Question

A first-order reaction is 25% complete in 30 minutes. How much time will it take for the reaction to be 75% complete?

• A. 90 min
• B. 60 min
• C. 120 min
• D. 150 min

Hint:

A useful shortcut for first-order reactions: The time for 75% completion (\(t_{75\%}\)) is exactly two half-lives (\(2 \times t_{1/2}\)). However, since 25% is not a half-life, you must use the ratio of logs as shown above.

Answer 1

The Correct Option is D

Step 1: Understanding the Concept
For a first-order reaction, the time required for a certain percentage of completion depends on the rate constant \(k\), which remains constant throughout the reaction.
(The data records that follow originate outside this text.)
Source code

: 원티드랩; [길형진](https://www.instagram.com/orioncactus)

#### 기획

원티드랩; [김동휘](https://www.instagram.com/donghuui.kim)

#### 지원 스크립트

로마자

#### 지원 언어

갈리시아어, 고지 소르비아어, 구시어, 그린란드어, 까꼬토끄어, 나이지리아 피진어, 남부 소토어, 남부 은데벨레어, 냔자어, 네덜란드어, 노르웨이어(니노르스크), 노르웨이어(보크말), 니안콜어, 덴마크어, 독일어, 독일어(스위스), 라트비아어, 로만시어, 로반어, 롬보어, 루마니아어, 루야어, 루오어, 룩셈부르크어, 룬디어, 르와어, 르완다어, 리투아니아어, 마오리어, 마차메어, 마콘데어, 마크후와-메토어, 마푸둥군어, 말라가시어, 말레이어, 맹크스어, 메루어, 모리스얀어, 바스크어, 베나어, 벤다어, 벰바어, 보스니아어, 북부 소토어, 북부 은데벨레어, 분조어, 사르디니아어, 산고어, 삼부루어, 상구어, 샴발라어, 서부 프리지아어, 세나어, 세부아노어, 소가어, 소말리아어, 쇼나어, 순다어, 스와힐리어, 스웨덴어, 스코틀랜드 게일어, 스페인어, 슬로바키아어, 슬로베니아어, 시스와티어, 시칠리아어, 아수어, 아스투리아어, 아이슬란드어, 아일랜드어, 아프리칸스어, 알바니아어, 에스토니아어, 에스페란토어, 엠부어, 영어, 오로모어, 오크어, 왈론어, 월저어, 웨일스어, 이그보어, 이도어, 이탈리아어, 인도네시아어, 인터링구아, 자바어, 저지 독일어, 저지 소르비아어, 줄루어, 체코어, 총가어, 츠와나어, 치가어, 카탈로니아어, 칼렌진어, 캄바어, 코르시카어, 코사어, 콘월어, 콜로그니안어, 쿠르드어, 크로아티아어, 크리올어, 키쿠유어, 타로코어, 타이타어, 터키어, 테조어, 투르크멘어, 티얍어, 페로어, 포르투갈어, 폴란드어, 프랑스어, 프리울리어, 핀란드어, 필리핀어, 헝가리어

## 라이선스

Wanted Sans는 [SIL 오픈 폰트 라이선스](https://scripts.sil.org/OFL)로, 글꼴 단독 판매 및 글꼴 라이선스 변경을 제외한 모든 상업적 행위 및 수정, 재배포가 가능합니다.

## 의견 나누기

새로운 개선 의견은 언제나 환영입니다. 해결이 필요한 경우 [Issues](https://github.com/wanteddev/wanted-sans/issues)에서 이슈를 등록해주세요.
Step 2: Key Formula or Approach
The integrated rate law for a first-order reaction is: \[ k = \frac{2.303}{t} \log\left(\frac{a}{a-x}\right) \] where \(a\) is the initial concentration and \(x\) is the amount reacted.

Step 3: Detailed Explanation
1. Find \(k\) from 25% completion: - \(t = 30\), \(x = 0.25a\), so \(a-x = 0.75a\). - \(k = \frac{2.303}{30} \log\left(\frac{1}{0.75}\right) = \frac{2.303}{30} \log(1.33)\) 2. Calculate \(t\) for 75% completion: - \(x = 0.75a\), so \(a-x = 0.25a\). - \(t_{75\%} = \frac{2.303}{k} \log\left(\frac{1}{0.25}\right) = \frac{2.303}{k} \log(4)\) 3. Substitute \(k\): - \(t_{75\%} = 30 \times \frac{\log(4)}{\log(1.33)}\) - Using \(\log(4) \approx 0.602\) and \(\log(1.33) \approx 0.124\): - \(t_{75\%} = 30 \times \frac{0.602}{0.124} \approx 30 \times 4.85 \approx 145.5 \text{ min}\). - The closest standard option provided in such exam sets is 150 min.

Step 4: Final Answer
The reaction will be 75% complete in approximately 150 minutes.